Another standout element in this film which, again, is far from unique among screwballs but stands out from the field nevertheless, is a scene or two of real sadness. My Man Godfrey, among the destitute forgotten men; Ball of Fire, a group sing of “Genevieve” which moves an encyclopedist whose wife died years ago; The Lady Eve, where Jean comes second to Charlie’s man Muggsy (William Demarest) in revealing her background. It’s unusual not because Jean has been found out and regrets having been discovered, or because she has fallen for the mark and now has embarrassment on top of her despair. All of that smarts, to say the least. But there’s a moment where Charlie lies to her. He tries to tell her, through gritted teeth, that he knew she was a con artist from the morning she showed up for breakfast chewing gaily on one of the roses he’d sent her. He was playing her, in this version of events. “You mean you were playing me for a sucker?” Jean says, and then her face changes a little. “I don’t believe it. But if you were – if you were just trying to make me feel cheap and hurt me, you succeeded handsomely.” People have fights in movies all the time where people get hurt because of the ferocity of the other person’s feelings. It is very rare to see a moment like this, a moment where the presumed hero of the tale (and Henry Fonda at that) is simply petty and low.   

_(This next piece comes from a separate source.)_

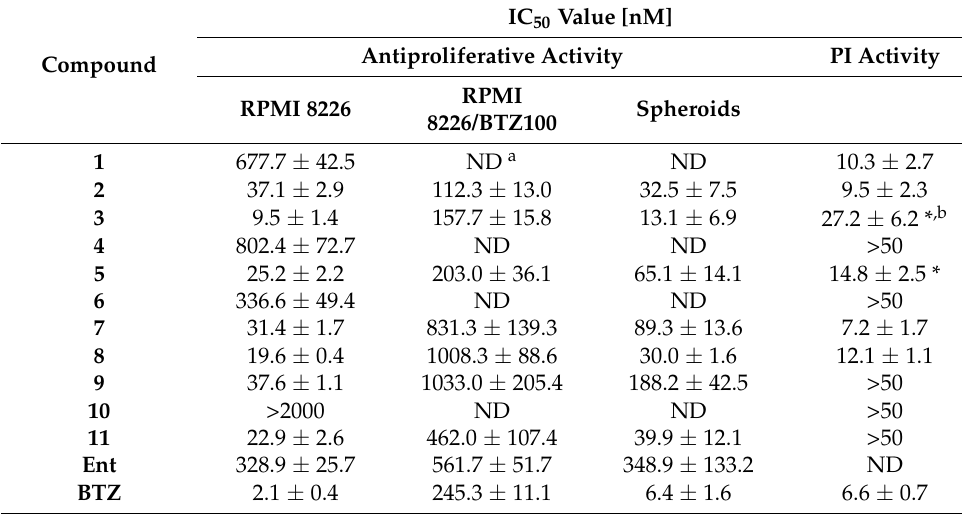
Table 1. Activity of compounds 1 – 11 in various MM models (IC 50 values ± SD, n = 3). IC 50 Value [nM] Antiproliferative Activity PI Activity Compound RPMI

Jean’s entry point into the relatively high society which the Pike family of ale brewers belongs in is “Sir Alfred McGlennan Keith” (Eric Blore), and while he’s a little worried about adding “Lady Eve Sidwich” to his long con, it turns out that you don’t even need an accent to make rich Americans believe you’re British. The closest Stanwyck gets to one is when she says “necessary” like “nessusree” to prove to Pearlie that she can hack it. Sturges is certainly no stranger to poking fun at wealth, and in this film, when the people employed by the wealthy are refraining from dumping liquids on their employers, the wealthy seem more than capable of dousing themselves with their own stupidity. Eugene Pallette is a delight in any movie, and Horace’s inability to get himself breakfast goes from sort of goofy to outright farce over the course of that scene; at the end, the man is banging cloches on the table in order to get someone to bring him the breakfast that you’d expect a millionaire might be able to get for himself. Horace is just as taken with young, beautiful Lady Eve as his son was taken with young, beautiful Jean. Even though there’s nothing about Eve which makes her seem English beyond the introduction alongside “Sir Alfred McGlennan Keith,” who all but tells Janet (Janet Beecher) that his young charge came to America on a battleship, it turns out that a pretty face and a lively manner are all that are needed to fall in with the wealthy. Being a professional gambler as the light-fingered card sharp Harrington (Coburn) is a professional gambler requires some dexterity. One of the movie’s funniest scenes watches him go from a hand full of nothing to a hand with four kings to a hand with four aces after his daughter has ably dealt her beau four queens. Of course, she is not his daughter for nothing; she pulls out an ace from the deck after Harrington has manufactured four aces for himself, and he about does a spit take. You can see how one might have to learn something, be quick and stealthy, as a gambler. And to be a con artist, it requires nerve and wit, and if one is beautiful that doesn’t hurt. Yet Sturges has constructed a story where being a con artist is not necessarily a sign of skill for its own sake. This is not Ocean’s Eleven, where conmen breeze for our amazement; this is a movie where you wonder how rich people can get took so easily and still have so much money.